Megatron-LM Backend#

This guide walks you through how to train models using Megatron-LM in a clear way.

Note

This guide assumes you have already set up your environment from source code following Installation. If you haven’t done so, please refer to that guide first.


Step 1: Install Megatron-LM Support#

Install the project in editable mode with Megatron support:

pip install -e ".[megatron]"

# for uv
# uv sync -extra megatron

Then, install NVIDIA’s Apex library for mixed-precision training:

pip install -v --disable-pip-version-check --no-cache-dir --no-build-isolation \
    --config-settings "--build-option=--cpp_ext" \
    --config-settings "--build-option=--cuda_ext" \
    --resume-retries 10 git+https://github.com/NVIDIA/apex.git

Alternative: Use Docker#

We provide a Docker setup to simplify environment management.

Build the Docker Image#

Trinity-RFT provides a dedicated Dockerfile for Megatron-LM located at scripts/docker_for_megatron/Dockerfile. You can build the image using the following command:

docker build -f scripts/docker_for_megatron/Dockerfile -t trinity-rft-megatron:latest .

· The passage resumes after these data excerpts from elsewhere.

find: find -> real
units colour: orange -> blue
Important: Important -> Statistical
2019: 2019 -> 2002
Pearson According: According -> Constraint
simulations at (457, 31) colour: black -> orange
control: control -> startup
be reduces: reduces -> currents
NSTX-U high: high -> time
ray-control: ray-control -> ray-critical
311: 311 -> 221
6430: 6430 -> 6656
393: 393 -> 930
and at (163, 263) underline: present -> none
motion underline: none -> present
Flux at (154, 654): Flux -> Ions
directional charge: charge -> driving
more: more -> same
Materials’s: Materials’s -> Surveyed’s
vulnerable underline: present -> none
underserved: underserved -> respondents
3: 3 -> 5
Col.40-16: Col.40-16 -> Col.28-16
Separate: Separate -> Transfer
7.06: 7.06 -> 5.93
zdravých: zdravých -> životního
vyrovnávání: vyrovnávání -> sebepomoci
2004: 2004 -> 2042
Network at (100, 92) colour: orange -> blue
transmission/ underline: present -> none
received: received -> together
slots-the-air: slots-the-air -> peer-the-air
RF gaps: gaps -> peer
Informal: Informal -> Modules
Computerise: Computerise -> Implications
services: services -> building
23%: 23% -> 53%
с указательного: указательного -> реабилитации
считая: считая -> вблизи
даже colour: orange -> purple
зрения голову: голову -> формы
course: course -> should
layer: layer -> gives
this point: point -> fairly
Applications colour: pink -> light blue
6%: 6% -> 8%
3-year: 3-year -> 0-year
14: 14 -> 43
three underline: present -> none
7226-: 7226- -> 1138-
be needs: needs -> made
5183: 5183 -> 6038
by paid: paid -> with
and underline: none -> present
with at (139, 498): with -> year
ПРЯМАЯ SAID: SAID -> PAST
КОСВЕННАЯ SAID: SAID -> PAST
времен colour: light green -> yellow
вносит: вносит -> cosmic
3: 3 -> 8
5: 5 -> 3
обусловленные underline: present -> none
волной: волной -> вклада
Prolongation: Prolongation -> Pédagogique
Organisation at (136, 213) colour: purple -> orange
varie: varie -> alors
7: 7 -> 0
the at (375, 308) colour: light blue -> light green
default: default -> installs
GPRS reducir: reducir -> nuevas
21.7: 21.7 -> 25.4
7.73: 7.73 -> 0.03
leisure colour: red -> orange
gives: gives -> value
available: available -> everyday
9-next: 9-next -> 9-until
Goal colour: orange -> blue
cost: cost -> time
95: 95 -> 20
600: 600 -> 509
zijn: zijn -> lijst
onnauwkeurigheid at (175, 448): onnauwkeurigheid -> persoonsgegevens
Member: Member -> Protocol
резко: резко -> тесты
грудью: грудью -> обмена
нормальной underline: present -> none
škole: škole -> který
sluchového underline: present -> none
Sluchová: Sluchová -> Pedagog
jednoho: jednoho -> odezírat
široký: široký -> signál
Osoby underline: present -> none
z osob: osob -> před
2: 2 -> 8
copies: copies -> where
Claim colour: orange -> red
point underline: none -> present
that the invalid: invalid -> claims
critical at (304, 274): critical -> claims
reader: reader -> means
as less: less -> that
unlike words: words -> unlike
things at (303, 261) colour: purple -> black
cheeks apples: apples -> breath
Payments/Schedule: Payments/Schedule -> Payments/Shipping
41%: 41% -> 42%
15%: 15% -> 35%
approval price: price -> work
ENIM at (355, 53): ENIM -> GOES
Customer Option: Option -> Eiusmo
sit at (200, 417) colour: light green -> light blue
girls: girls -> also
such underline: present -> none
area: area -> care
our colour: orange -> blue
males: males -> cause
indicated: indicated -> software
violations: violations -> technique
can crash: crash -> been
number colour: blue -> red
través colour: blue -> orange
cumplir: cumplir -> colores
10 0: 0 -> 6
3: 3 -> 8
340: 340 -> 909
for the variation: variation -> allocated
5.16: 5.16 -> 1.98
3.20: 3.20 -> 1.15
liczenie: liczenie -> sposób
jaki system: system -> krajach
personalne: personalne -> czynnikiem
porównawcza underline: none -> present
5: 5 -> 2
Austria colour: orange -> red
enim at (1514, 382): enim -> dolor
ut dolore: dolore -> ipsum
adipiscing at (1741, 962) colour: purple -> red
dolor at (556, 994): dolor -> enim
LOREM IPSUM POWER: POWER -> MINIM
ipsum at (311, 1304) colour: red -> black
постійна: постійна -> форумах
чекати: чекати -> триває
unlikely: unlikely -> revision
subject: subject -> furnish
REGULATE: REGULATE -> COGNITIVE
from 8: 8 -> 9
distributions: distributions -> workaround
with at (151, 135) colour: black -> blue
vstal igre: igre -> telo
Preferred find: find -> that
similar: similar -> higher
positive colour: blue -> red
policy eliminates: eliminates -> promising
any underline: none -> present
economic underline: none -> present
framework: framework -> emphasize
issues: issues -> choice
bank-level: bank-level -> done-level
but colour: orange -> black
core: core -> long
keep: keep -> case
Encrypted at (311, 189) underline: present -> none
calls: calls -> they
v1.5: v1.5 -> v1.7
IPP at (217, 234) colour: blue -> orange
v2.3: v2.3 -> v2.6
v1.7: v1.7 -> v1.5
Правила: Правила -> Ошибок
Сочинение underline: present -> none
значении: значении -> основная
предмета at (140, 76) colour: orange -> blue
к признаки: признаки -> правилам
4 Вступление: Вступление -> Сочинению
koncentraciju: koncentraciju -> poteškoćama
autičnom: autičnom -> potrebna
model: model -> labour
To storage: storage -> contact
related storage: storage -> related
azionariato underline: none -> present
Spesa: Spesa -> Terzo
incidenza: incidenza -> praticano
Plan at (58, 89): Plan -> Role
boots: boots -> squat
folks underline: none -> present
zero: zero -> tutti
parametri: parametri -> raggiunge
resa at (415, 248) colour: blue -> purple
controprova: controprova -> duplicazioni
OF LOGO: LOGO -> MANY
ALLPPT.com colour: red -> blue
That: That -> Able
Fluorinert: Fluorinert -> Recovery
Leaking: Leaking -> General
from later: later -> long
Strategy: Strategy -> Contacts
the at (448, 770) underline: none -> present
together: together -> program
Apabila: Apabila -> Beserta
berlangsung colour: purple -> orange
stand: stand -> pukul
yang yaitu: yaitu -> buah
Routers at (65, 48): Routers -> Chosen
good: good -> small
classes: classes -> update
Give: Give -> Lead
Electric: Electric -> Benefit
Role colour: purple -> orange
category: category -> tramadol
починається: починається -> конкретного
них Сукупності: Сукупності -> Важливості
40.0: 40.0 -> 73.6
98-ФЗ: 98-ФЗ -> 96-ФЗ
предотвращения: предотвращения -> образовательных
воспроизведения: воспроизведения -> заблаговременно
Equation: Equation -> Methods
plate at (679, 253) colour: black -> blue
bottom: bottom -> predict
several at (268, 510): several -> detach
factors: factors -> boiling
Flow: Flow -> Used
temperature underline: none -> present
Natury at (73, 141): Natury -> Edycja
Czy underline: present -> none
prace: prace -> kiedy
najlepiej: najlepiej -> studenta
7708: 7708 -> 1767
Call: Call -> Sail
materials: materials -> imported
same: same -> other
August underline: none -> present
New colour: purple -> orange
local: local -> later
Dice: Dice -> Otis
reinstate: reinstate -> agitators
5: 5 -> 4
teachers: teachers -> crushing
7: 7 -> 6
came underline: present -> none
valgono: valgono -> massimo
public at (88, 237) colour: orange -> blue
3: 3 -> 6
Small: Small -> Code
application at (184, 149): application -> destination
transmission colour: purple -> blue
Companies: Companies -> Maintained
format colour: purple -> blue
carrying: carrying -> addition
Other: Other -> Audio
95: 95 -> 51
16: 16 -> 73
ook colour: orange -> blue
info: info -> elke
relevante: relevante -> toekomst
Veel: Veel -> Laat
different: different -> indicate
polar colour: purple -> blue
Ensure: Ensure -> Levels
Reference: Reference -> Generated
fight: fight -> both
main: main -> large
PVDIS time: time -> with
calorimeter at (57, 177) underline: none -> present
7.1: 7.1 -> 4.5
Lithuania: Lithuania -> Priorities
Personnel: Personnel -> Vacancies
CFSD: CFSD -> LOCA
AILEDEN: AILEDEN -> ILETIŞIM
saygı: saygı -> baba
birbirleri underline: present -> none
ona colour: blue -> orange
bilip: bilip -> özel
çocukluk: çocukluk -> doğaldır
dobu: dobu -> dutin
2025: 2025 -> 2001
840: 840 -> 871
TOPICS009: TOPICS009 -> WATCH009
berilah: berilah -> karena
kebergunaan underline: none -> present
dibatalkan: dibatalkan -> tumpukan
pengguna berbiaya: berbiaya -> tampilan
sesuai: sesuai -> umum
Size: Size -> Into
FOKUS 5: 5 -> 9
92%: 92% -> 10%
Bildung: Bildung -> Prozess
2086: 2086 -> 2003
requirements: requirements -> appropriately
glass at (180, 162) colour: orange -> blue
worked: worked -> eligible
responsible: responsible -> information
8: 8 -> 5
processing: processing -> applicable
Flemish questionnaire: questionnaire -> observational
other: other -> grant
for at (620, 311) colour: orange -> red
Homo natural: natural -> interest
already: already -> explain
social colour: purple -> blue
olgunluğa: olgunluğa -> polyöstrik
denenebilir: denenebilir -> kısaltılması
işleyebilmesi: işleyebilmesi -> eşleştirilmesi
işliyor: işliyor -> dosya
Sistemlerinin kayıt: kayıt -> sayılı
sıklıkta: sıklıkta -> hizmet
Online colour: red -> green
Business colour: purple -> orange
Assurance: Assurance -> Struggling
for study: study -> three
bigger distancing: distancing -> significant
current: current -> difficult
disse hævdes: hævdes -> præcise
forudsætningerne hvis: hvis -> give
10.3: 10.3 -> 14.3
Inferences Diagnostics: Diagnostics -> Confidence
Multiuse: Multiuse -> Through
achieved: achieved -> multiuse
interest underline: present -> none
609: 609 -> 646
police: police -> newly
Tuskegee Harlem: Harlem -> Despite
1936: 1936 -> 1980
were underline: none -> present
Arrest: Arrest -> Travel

💡 You can customize the Dockerfile before building — for example, to add pip mirrors or set API keys.

Run the Container#

docker run -it \
    --gpus all \
    --shm-size="64g" \
    --rm \
    -v $PWD:/workspace \
    -v <your_data_and_checkpoints_path>:/data \
    trinity-rft-megatron:latest

Replace <your_data_and_checkpoints_path> with the actual path on your machine where datasets and model checkpoints are stored.


Step 2: Configure and Run Training#

Most configuration settings are covered in the Quick Start Guide. Here, we’ll focus only on Megatron-LM-specific settings.

Megatron Configuration Example#

Below is an example of how to configure the actor, reference model, and critic to use Megatron-LM:

actor_rollout_ref:
  ...
  actor:
    strategy: megatron  # Kept for backward compatibility
    megatron:
      # Model parallelism settings
      tensor_model_parallel_size: 2
      pipeline_model_parallel_size: 1
      expert_model_parallel_size: 1

      # Offloading (set to false unless you're memory-constrained)
      param_offload: false
      grad_offload: false
      optimizer_offload: false

      # Use mBridge for parameter import/export (optional)
      use_mbridge: false

      # Use Megatron checkpoint
      use_dist_checkpointing: false
      dist_checkpointing_path: null

      # Recomputation settings (helps save memory during training)
      override_transformer_config:
        recompute_granularity: full
        recompute_method: uniform
        recompute_num_layers: 1
  ...
  ref:
    megatron:
      tensor_model_parallel_size: 2
      pipeline_model_parallel_size: 1
      expert_model_parallel_size: 1
      param_offload: false
      grad_offload: false
      optimizer_offload: false
      use_mbridge: false
      use_dist_checkpointing: false
      dist_checkpointing_path: null
      override_transformer_config:
        recompute_granularity: full
        recompute_method: uniform
        recompute_num_layers: 1
  ...

critic:
  strategy: megatron
  megatron:
    tensor_model_parallel_size: 2
    pipeline_model_parallel_size: 1
    expert_model_parallel_size: 1
    param_offload: false
    grad_offload: false
    optimizer_offload: false
    use_mbridge: false
    use_dist_checkpointing: false
    dist_checkpointing_path: null
    override_transformer_config:
      recompute_granularity: full
      recompute_method: uniform
      recompute_num_layers: 1
  ...

Training Mixture-of-Experts (MoE) Models#

If you’re training an MoE model like Qwen/Qwen3-30B-A3B, you’ll need to take one of the following two approaches to ensure it works properly:

  1. Use MBridge (Recommended): Simply set use_mbridge: true in your configuration file. This enables the necessary support for MoE models directly.

  2. Convert the model manually: If you prefer not to use MBridge, set use_mbridge: false. Before training, you must first convert your Hugging Face model to the MCore format using the Hugging Face to MCore converter from the verl repository. After conversion, update your config with:

    • use_dist_checkpointing: true

    • dist_checkpointing_path: /PATH/TO/CONVERTED/MODEL/

⚠️ Important: If you skip both steps, the MoE model may fail to load or train correctly. Make sure to follow one of the two options above.